The jet lag jag
If we ever develop a treatment for jet lag, it may be because it targets one of the basic processes Nobel Laureates Michael Rosbash and Jeffrey Hall discovered
I feel groggy, disoriented, a little dizzy and desperate to get to my hotel. I know where I am, but I have no sense of time. The sun is out, but I feel like it should be nighttime. I feel a headache coming on. All I want to do is lie down and sleep for hours.
In short, I have jet lag. I left Boston at 9 p.m. and 10 hours later, here I am, in Stockholm. It should be 7 a.m., but ever since the Brits divided the world into time zones in the late 19th century — with Greenwich, England at the center of it all, of course — it hasn't worked this way. Sweden is six hours ahead of the East Coast. The official time here is 1 p.m.
I'm in Sweden to write about the Nobel Prize ceremonies. This week two Brandeis scientists, Michael Rosbash, the Peter Gruber Endowed Chair in Neuroscience, and Jeff Hall, professor emeritus of biology, will receive the prize in physiology or medicine. Rosbash and Hall mapped the molecular mechanisms that drive circadian rhythms in fruit flies. Every day, inside our cells, a master clock keeps a raft of our biological functions operating on schedule. It serves as a kind of alarm clock. When it goes off, hormones get released, our metabolism quickens or we get sleepy. It may be that this clock sets the activation and deactivation time for half our genes.
We get jet lag when our circadian rhythms are out of sync with the actual time. If we ever develop a treatment for jet lag, it may be because it targets one of the fundamental, basic processes Rosbash and Hall discovered.
Now imagine what happens when you travel to another time zone, but the time on the biological clock hasn't been adjusted yet. Your body's physiological processes are still operating as if you were back in the original time zone. Our cells could be functioning as if it's night when around us it's day. Luckily, our bodies are capable of adjusting our biological clocks. Unfortunately, it can feel like it's taking forever.
When life forms first arose on Earth 3.8 billion years ago, the rise and fall of the sun was an essential part of the daily routine. The amount of light determined when they went looking for prey and when they were most likely to become prey. Obviously, it would be a huge advantage if an organism could anticipate when it needed to marshal its energy and when it was best to power down and build up its reserves again. Though we aren't certain, it seems likely that those life forms that could regulate their physiological processes for this purpose had a distinct evolutionary advantage.

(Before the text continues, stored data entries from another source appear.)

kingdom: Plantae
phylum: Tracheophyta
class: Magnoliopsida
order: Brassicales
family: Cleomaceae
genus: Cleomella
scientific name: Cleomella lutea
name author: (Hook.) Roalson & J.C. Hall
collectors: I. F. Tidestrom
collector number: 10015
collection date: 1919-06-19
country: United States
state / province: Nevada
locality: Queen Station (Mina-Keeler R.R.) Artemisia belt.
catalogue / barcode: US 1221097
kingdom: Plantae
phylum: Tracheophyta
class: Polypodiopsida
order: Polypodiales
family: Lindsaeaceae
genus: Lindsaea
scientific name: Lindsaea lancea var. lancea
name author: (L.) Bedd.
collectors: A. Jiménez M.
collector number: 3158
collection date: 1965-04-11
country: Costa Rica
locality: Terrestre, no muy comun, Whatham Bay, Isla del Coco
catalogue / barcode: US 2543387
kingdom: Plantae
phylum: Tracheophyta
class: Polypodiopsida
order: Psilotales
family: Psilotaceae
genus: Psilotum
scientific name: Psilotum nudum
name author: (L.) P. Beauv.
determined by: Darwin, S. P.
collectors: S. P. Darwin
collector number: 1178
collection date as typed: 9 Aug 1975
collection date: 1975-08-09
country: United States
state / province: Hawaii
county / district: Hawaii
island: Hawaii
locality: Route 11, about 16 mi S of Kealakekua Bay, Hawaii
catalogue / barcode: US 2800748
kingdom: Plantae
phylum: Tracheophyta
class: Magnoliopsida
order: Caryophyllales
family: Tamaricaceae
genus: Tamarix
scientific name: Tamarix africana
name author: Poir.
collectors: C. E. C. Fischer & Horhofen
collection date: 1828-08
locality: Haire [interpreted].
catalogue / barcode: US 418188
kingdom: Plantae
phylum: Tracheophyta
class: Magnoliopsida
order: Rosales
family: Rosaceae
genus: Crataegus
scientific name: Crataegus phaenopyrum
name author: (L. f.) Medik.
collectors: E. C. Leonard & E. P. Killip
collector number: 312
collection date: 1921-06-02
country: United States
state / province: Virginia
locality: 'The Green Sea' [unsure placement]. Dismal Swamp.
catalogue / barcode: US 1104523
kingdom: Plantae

This is most likely why life developed a biological master clock. It set the time for the ebb and flow of circadian rhythms to maximize the chances of survival. The clock lets a life form anticipate environmental changes based on the Earth's rotation around the sun. "This natural alarm clock arose to tell you what time it is and tell you what's going to happen," Rosbash said in a recent interview on the WGBH program, “Living Lab Radio.”
He quoted the adage, "The early bird gets the worm. The early worm avoids the bird." In other words, there's a huge benefit to an organism if its biological processes run according to a schedule where it's most likely to eat rather than be eaten.
Of course, all this evolutionary change happened before we had airplane travel. Natural selection had no idea those single-cell organisms would one day become humans flying from Boston to Sweden. It's a trade off — either life on Earth thrives or we don't get jet-lagged. I know which one I'm taking.